- **EXCERPTED PASSAGE**:
----------------------------------------

NON-QUALIFIED STOCK OPTION NOTICE

 

 

 

Eamonn O’Hare

[INTENTIONALLY OMITTED]

 

 

 

This Option Notice (the “Notice”)   dated as of September 16, 2009 (the “Grant Date”) is being sent to you by Virgin Media Inc. (including any successor company, the “Company”).  As you are presently serving as an employee of Virgin Media Inc. or one of its subsidiary corporations, in recognition of your services and pursuant to the Virgin Media Inc. 2006 Stock Incentive Plan (the “Plan”) the Company has granted you the Option provided for in this Notice (the “Option”). The Option is subject to the terms and conditions set forth in the Plan, which is incorporated herein by reference, and defined terms used but not defined in this Notice shall have the meaning set forth in the Plan.

 

1.  Grant of Option .  The Company hereby irrevocably grants to you, as of the Grant Date, an option to purchase up to 390,000 shares of the Company’s Common Stock at a price of $12.86   per share (the “Option”).  The Option is not intended to qualify as an incentive stock option under U.S. tax laws and it is not intended to qualify as an approved option under U.K. tax laws.

 

2.  Vesting .    The Option shall vest as follows:

 

i.  

As to 78,000 shares if performance conditions established by the Chief Executive Officer of the Company and the Compensation Committee have been met and you have remained continuously employed by the Company from the Grant Date through the first anniversary of the commencement of your full-time employment with the Company (the “Tranche 1 Vesting Date”);

 

ii.

----------------------------------------

- **INFORMATION PROVIDED**:
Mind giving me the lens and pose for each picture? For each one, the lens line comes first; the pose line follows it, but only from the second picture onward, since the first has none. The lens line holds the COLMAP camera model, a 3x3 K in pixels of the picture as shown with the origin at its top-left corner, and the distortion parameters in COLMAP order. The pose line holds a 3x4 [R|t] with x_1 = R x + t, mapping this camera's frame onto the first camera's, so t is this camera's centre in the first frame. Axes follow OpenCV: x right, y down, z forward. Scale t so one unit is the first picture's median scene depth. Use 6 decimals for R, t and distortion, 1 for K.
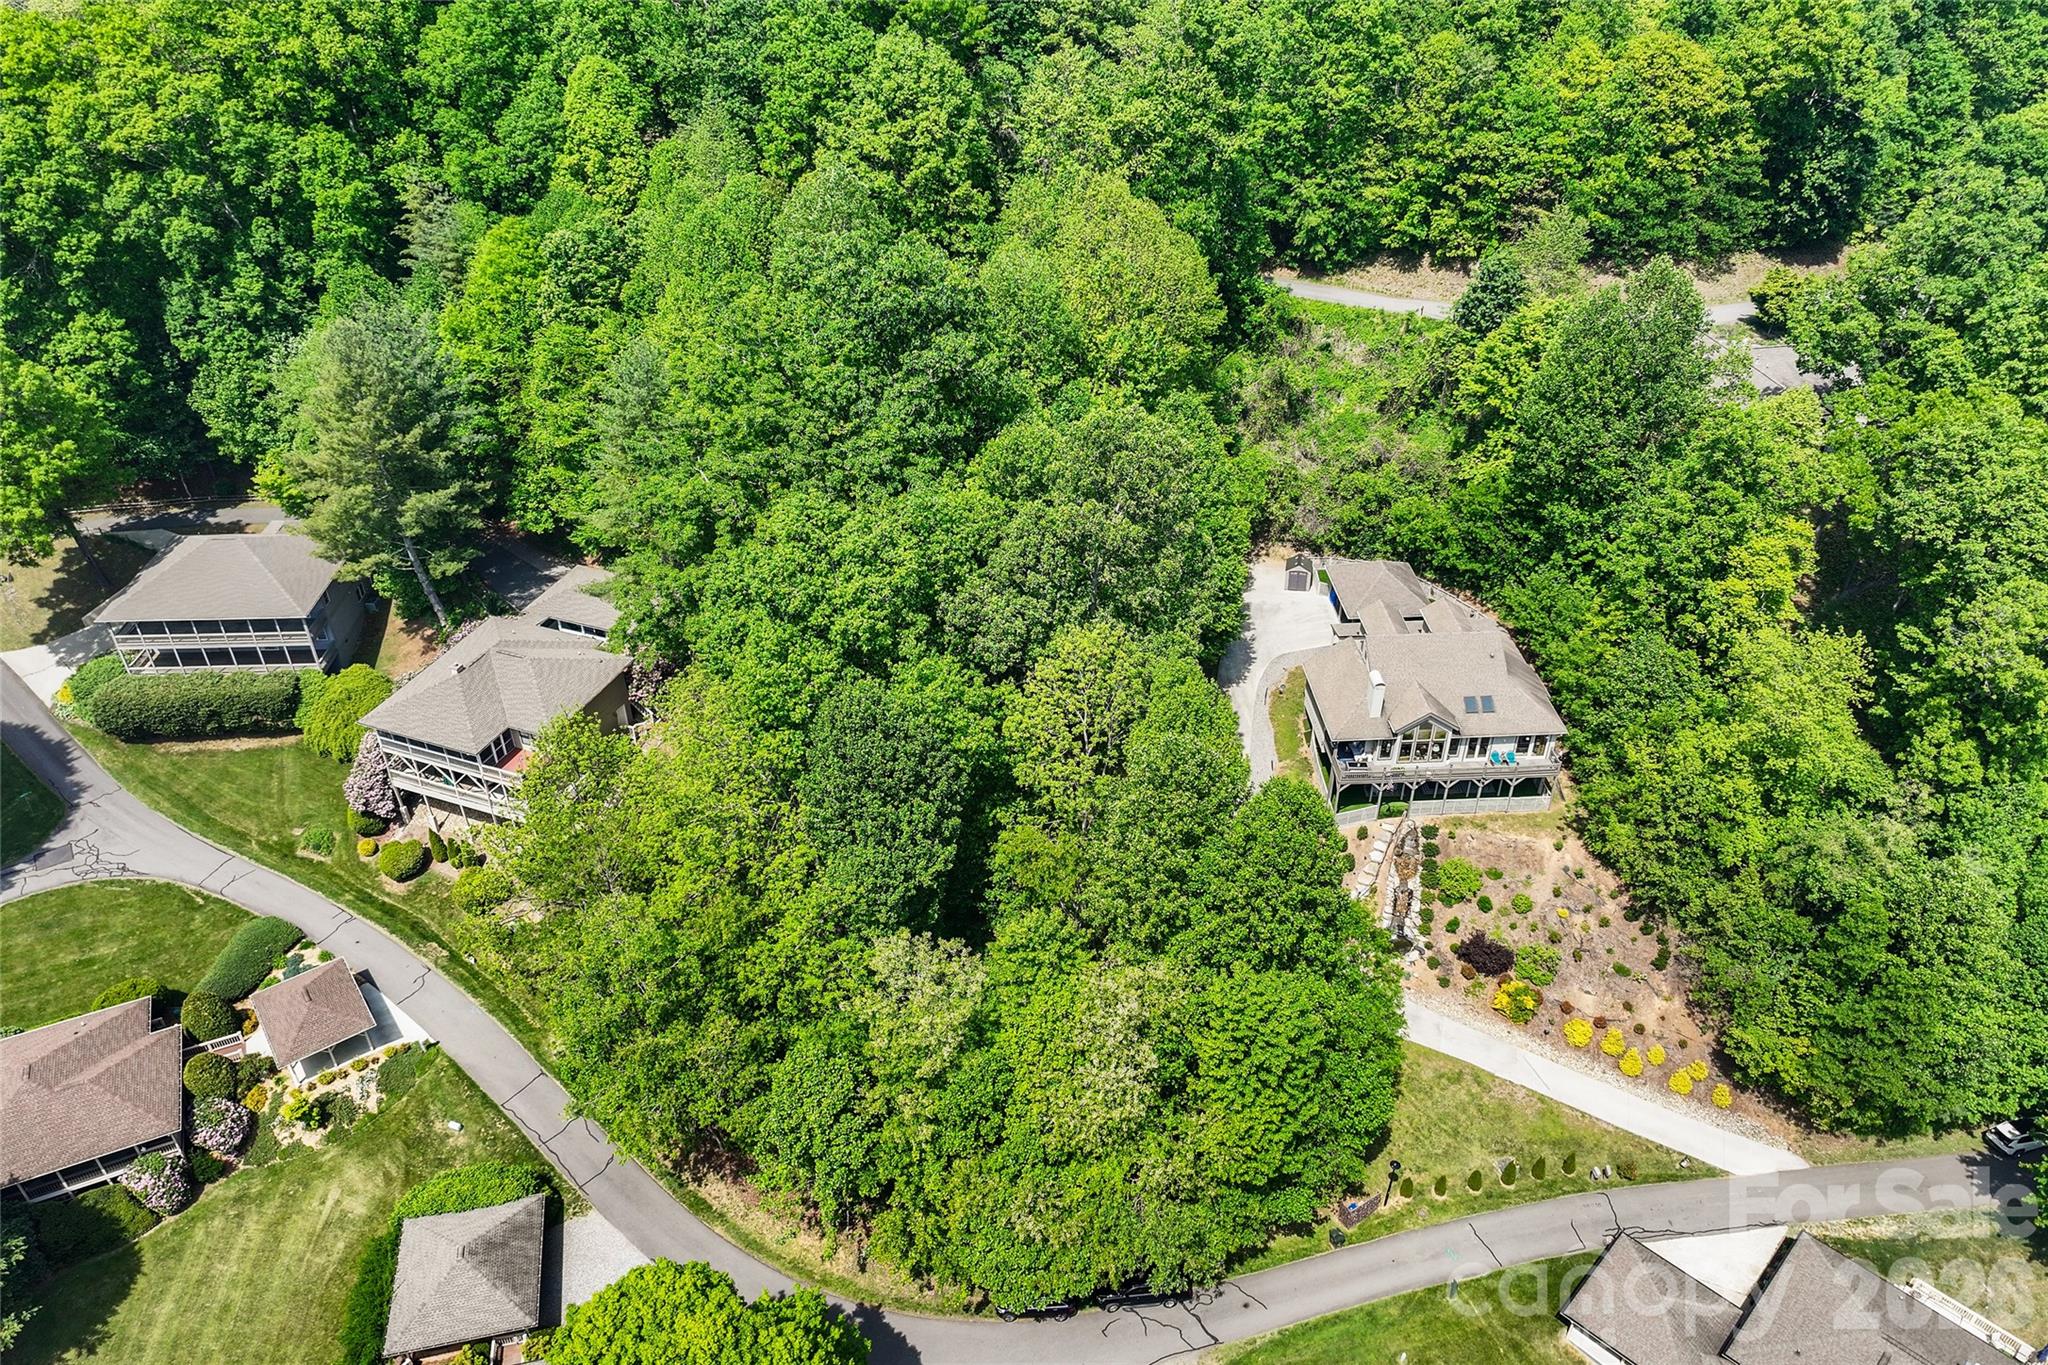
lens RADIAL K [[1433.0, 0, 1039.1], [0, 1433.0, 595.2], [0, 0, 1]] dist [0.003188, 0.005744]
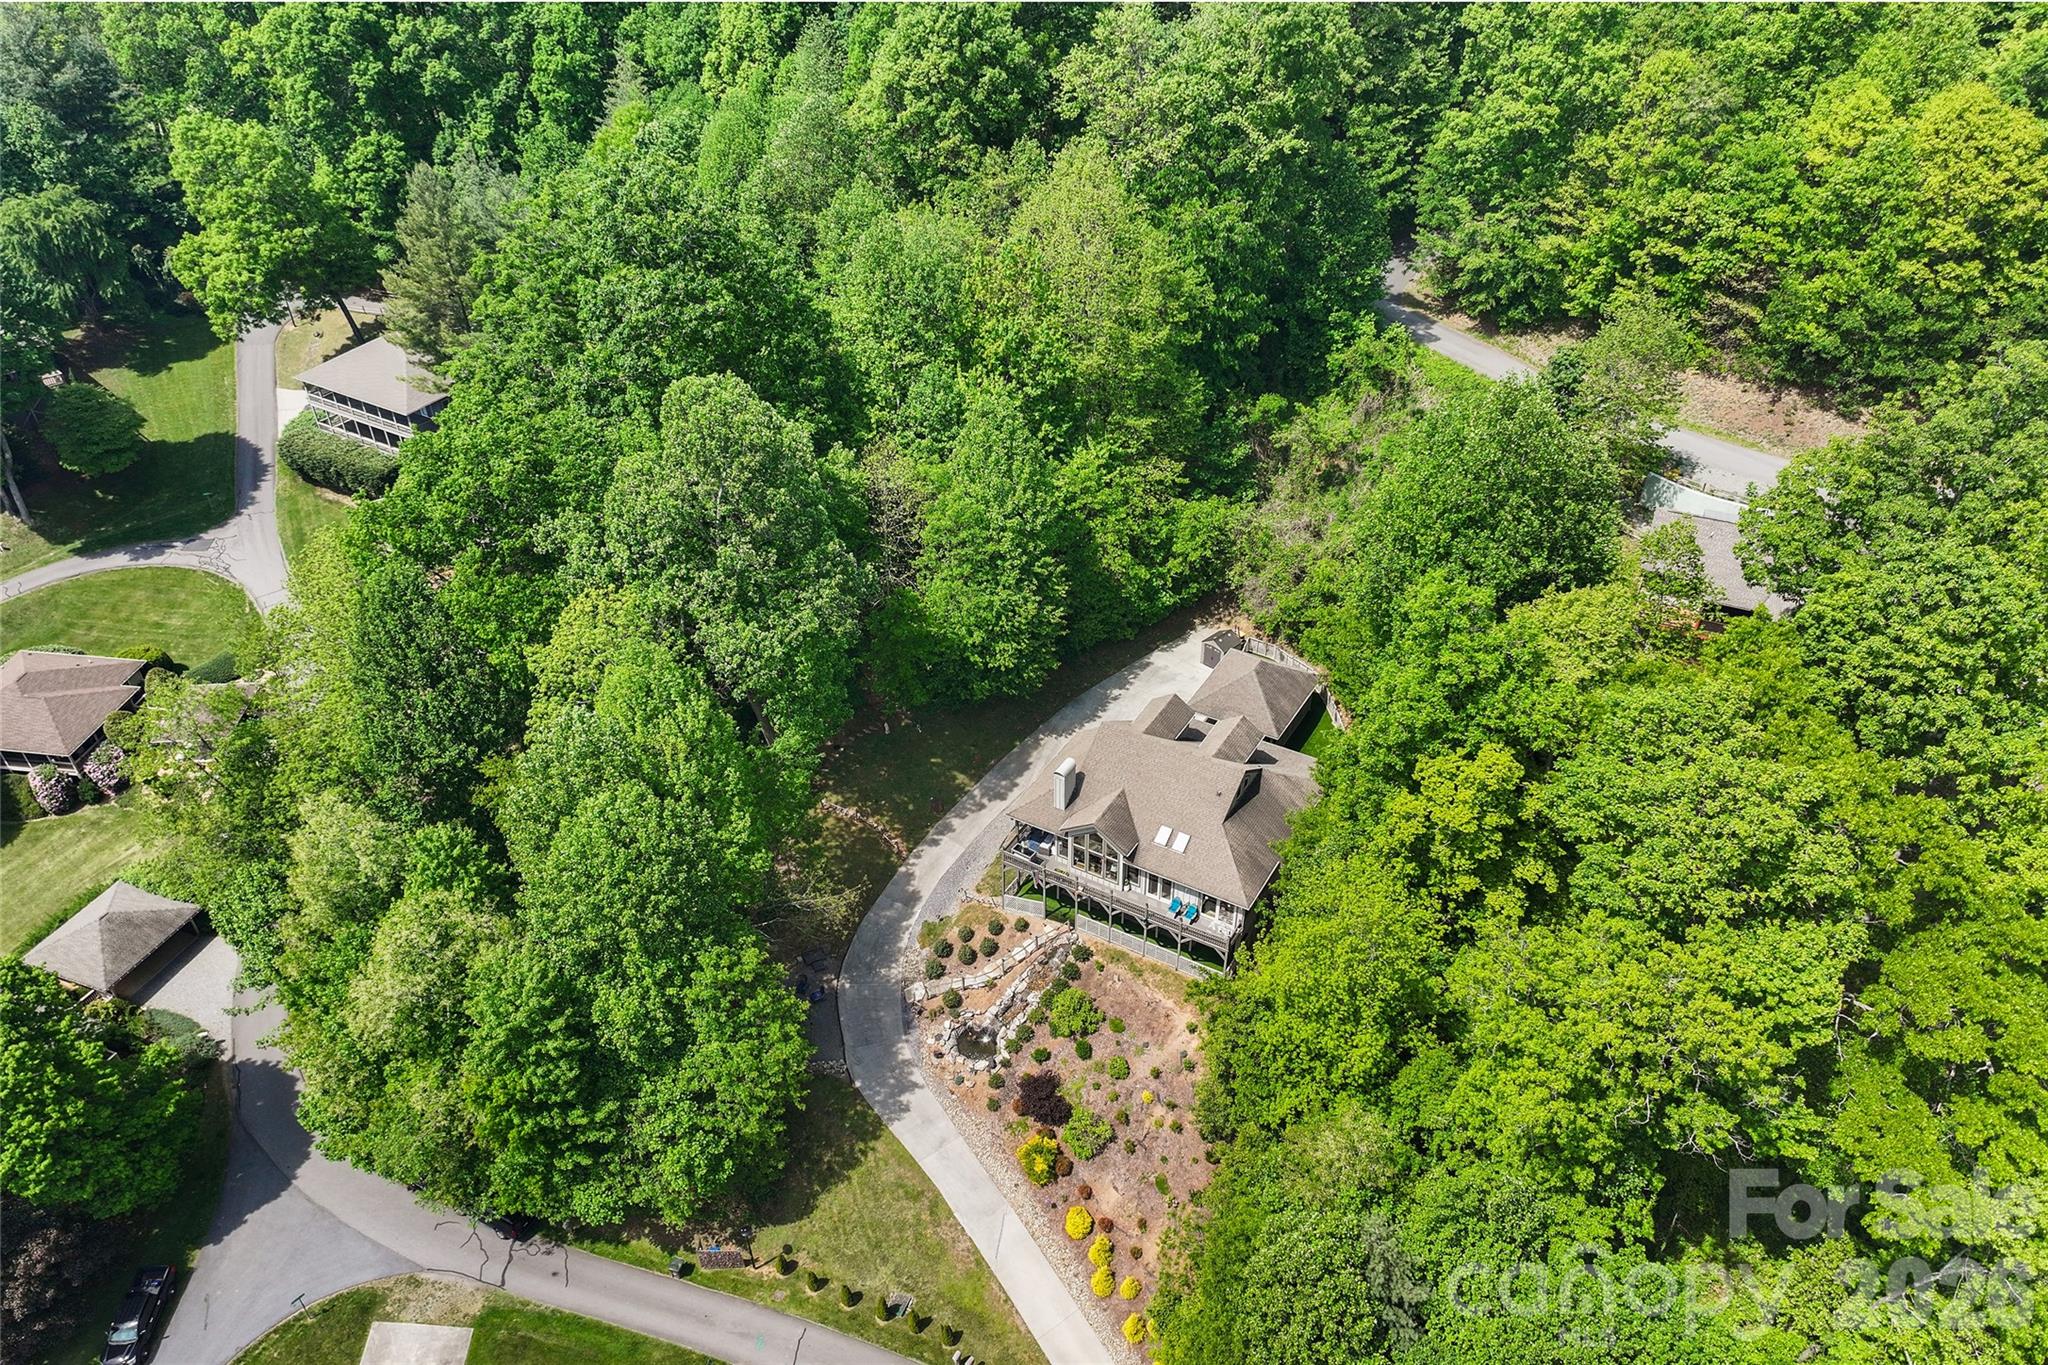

----------------------------------------

- **EXERCISE REQUIREMENTS**: Rewrite the stock option notice from "[INTENTIONALLY OMITTED]" through "in the Plan.", updating it so that "Grant Date" becomes "Award Date".

- **SOLUTION TO THE EXERCISE**:
[INTENTIONALLY OMITTED]

 

 

 

This Option Notice (the “Notice”)   dated as of September 16, 2009 (the “Award Date”) is being sent to you by Virgin Media Inc. (including any successor company, the “Company”).  As you are presently serving as an employee of Virgin Media Inc. or one of its subsidiary corporations, in recognition of your services and pursuant to the Virgin Media Inc. 2006 Stock Incentive Plan (the “Plan”) the Company has granted you the Option provided for in this Notice (the “Option”). The Option is subject to the terms and conditions set forth in the Plan, which is incorporated herein by reference, and defined terms used but not defined in this Notice shall have the meaning set forth in the Plan.